For the dark side of the moon, the video is published already.

Mobile development on top of Umbraco: Going native with Umbraco and Phonegap

A few good tips came from this session too.

The first is that making a REST service to provide data to a mobile application is incredibly easy in Umbraco 7: just implement a class that inherits from UmbracoApiController (which on turn inherits from the ASP.NET WebAPI controller) to get a ASP.NET WebAPI endpoint as all the wiring up will be done by Umbraco.

The second is the choice of framework used to build the PhoneGap mobile application: he has chosen Ionic, a HTML5 mobile framework made to work with AngularJS and mainly designed for native apps rather than mobile websites like jQuery Mobile.
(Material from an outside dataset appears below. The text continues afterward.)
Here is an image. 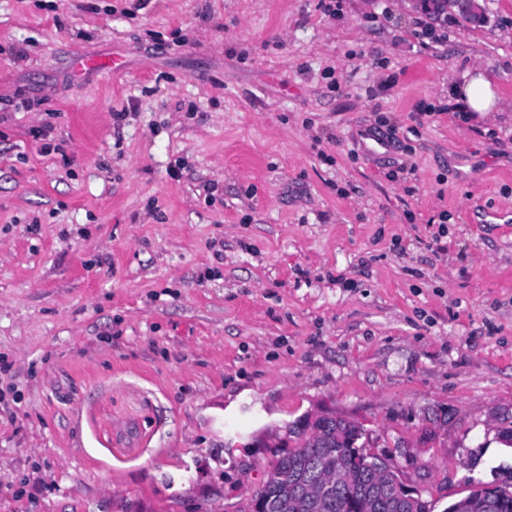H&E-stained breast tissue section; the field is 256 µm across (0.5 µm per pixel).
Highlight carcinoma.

The last useful tip was: ditch jQuery and use native javascript calls and CSS3 animations as here you are dealing with just one browser (so no need of a compatibility layer that jQuery is) and with devices with a reduced computing power but with HW accelerated graphics (so, prefer native animations that can be rendered by the HW acceleration instead of js animation that need CPU time).

Here you can find the slides and some notes on the talk Mobile Development with Umbraco and PhoneGap.

The Future of ASP.net web tooling

The usual demo about the new web tooling available in Visual Studio: SASS, LESS, support for Grunt, Node.js, and so on. But something I never heard anyone else saying, is that Microsoft is making efforts in supporting all the possible tools available in the frontend development scene, but they are heavily betting on AngularJS and on Bootstrap. So if you are .NET developer and still haven’t spent time in learning this part of the world, start from those 2 libraries.

What now

Now I understood that I have to contribute back to this great community, and even if at my job I’m not going to use Umbraco any more I definitely have to try building a web site with Umbraco 7… maybe the new site for the Web.Next Conference, and probably my blog using the new blog package for Umbraco called Articulate.

And I’ve also seen that I have to start learning AngularJS better, and try to pay more attention to the frontend development side.

Well… the post came out long anyway… thank you for reaching the end of the post.

Did you attend the conference too? What are your takeaways and comments?

PS: Video are still being published, I’ll update the links as soon as they become available.